I would urge people: please, don't stand in the way of giving people that choice, that personal choice. Please don't let your morality or your beliefs stand in the way to stop other people from simply being given that choice. It may well be that some families with mitochondrial disease have the same view as some senators in here—that that's not a choice for them—and that's okay, but there will be many families who see their child suffering who would make that choice. I would challenge any of us in here, faced with the suffering of our own children or our friends' children, or even people like Pippa that I don't know, who would want people to have that level of suffering? I don't think any senator in here, regardless of your personal belief, would want that on anyone. So we have a choice here today, or whenever we get to finally vote on this bill, to end that suffering for people who choose this course of action or to continue to stick to our own moral beliefs and to foist them across the whole community.

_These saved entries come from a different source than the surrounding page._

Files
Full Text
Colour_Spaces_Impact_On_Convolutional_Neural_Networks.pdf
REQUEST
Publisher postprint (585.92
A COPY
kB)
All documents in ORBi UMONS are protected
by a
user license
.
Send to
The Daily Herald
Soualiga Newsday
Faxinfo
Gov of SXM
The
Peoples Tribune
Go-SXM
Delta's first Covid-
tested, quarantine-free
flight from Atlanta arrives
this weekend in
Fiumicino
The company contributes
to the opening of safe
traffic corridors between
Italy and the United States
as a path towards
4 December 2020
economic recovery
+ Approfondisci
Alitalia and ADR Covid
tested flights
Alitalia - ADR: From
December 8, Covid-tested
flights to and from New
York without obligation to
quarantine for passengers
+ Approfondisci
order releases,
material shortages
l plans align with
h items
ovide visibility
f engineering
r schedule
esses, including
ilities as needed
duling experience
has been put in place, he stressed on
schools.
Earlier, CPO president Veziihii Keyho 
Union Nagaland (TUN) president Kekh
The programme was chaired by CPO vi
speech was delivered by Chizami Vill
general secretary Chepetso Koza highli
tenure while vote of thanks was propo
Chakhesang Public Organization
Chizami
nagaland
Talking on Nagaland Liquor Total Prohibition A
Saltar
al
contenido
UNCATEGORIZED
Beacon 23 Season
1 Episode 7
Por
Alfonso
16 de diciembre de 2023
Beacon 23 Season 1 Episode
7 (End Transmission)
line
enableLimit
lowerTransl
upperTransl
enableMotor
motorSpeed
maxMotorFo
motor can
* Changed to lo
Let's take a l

That isn't the role of us here as senators. The reason in the end I became a passionate supporter of the euthanasia bill in Western Australia was because on hearing Belinda Teh and other stories, on reading the Dying with Dignity stories and watching their videos, I realised it wasn't for me to impinge my views on them; it was for me, as a legislator, to enable that choice for others to take it or not to take it. We have a lot of laws on our statute books that give people choice: women's reproductive rights, abortion, voluntary euthanasia. If this bill is passed here this week, this will become just one of those laws that gives people a choice, a real choice. Imagine if this was available to Toby. I don't know how old Toby is; she may be past the age of wanting children. Let's assume she took this option up, it changes her life, and suddenly she's able to confidently make a choice to have children knowing that, if she uses this procedure, she isn't going to pass this debilitating disease on to the next generation, to her children, to her flesh and blood. None of us would willingly choose to do that; we just wouldn't. That's not a choice we would make—to pass a genetic disorder on to our children and watch them suffer. Watching your own children suffer is the worst thing a parent can do. As parents, we always think it's our role to protect our children—which, of course, it is—and to do the best by them. So I urge you to pass this legislation.